Network Troubleshooting

Ok, now we have talked a lot about binary math, about how to calculate subnets, now to determine what is the valid ip ranges to use for your network. You were diligent and careful, calculated all your addresses carefully, set up yourself a router to the Internet, configured everything, but it still doesn't work. What is wrong? How do you figure it out?

One of the common mistakes I see with young technicians is the "guessing game" approach. They start making changes to things hoping to guess what is causing the problem. They do NOT take the simple approach of slicing the problem down and eliminating sections of the network, or possible items. Most times by the time they give up, they have made so many incorrect changes to the network, that it is impossible to determine what was the original problem.

Being an engineer, using the division method comes natural to me. You first start doing something to narrow down your search on the network. What are the tools available for you to use under Linux (or any other operating system for that matter)?

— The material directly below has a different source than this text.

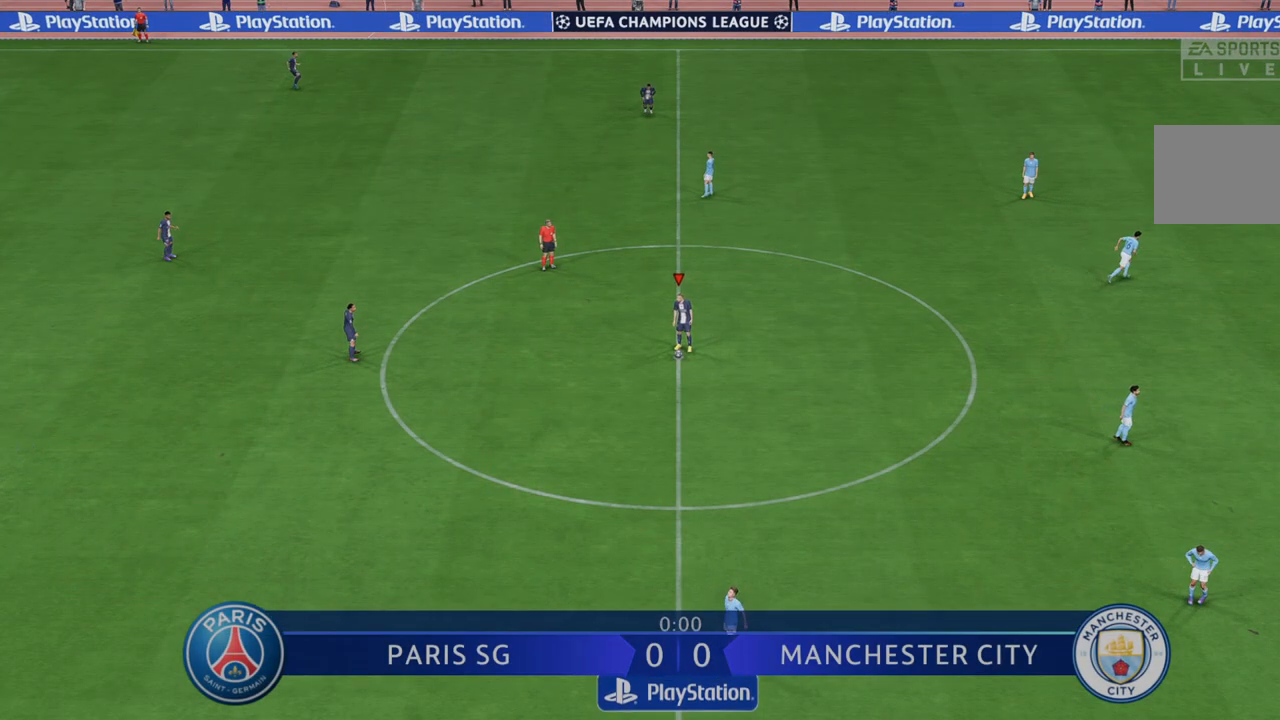
{"dt_ms": 500, "buttons": [], "left_stick": "center", "right_stick": "center", "events": [[250, "A", "down"], [350, "A", "up"]]}
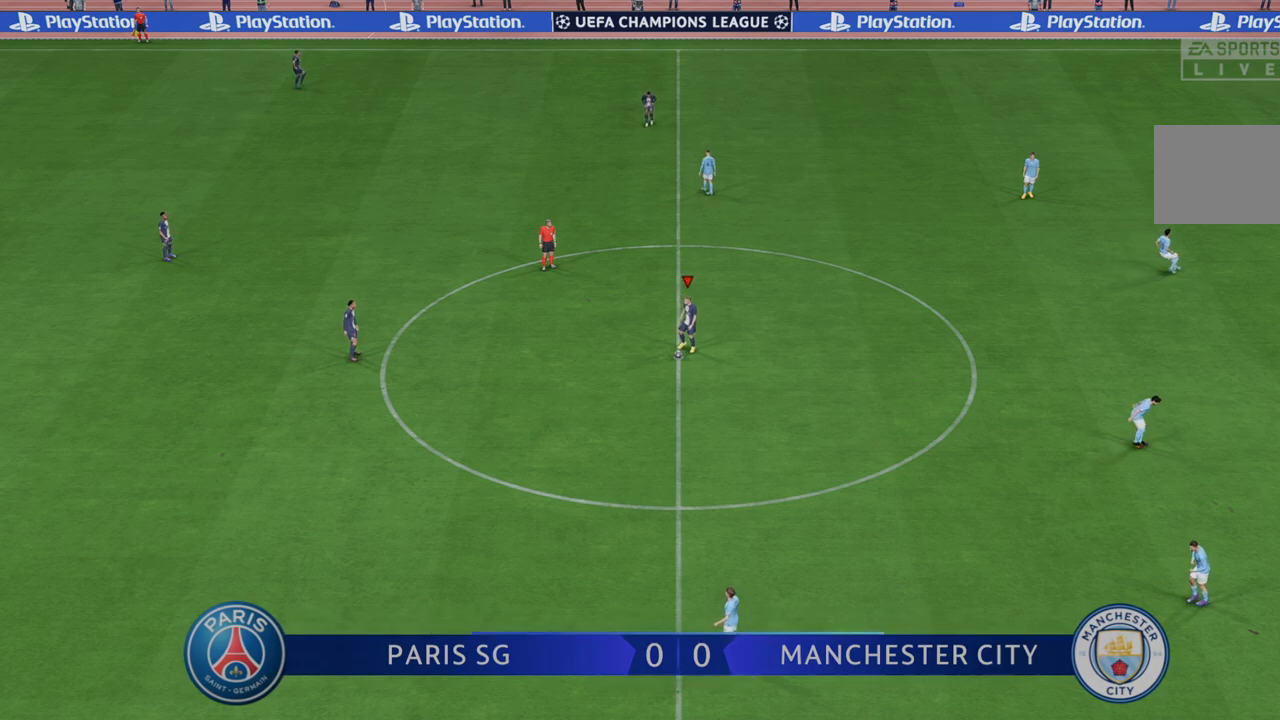
{"dt_ms": 500, "buttons": ["R2"], "left_stick": "center", "right_stick": "center", "events": [[367, "R2", "down"]]}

ifconfig (or ipconfig on a windows box) - This little command will quickly tell you what you have on your machine, what ip addresses, what interfaces, etc that are up and working. The only caveat to it all is on a windows 95 machine, the command is winipcfg, and it pops up a little gui box with the same information in it. On NT, ipconfig /all will show you all the settings. And ifconfig on Linux/unix. All operating systems that support tcp/ip have some version of this command available. All BSD/Linux ones use ifconfig as far as I know. Below is an example ifconfig from my suse Linux box:

	bash-2.03# ifconfig
	eth0      Link encap:Ethernet  HWaddr 00:10:5A:A0:8D:37
	          inet addr:192.168.3.12  Bcast:192.168.3.255  Mask:255.255.255.0
	          inet6 addr: fe80::10:5aa0:8d37/10 Scope:Link
	          inet6 addr: fe80::210:5aff:fea0:8d37/10 Scope:Link
	          UP BROADCAST RUNNING MULTICAST  MTU:1500  Metric:1
	          RX packets:532303 errors:0 dropped:0 overruns:0 frame:0
	          TX packets:250499 errors:0 dropped:0 overruns:0 carrier:0
	          collisions:75 txqueuelen:100
	          Interrupt:11 Base address:0xe400
 
	lo        Link encap:Local Loopback
	          inet addr:127.0.0.1  Mask:255.0.0.0
	          inet6 addr: ::1/128 Scope:Host
	          UP LOOPBACK RUNNING  MTU:3924  Metric:1
	          RX packets:689 errors:0 dropped:0 overruns:0 frame:0
	          TX packets:689 errors:0 dropped:0 overruns:0 carrier:0
	          collisions:0 txqueuelen:0
	 
	bash-2.03#

Not only does it show me the ip address and subnet mask, but it shows me the MAC address of the network cards, the type of interface (eth0, eth1, lo, etc) but also the address and irq of each device. This is very helpful in troubleshooting hardware problems when setting up your network. Try this command on your own machine at home and see what it tells you. This is one excellent place to start understanding your own machine and network.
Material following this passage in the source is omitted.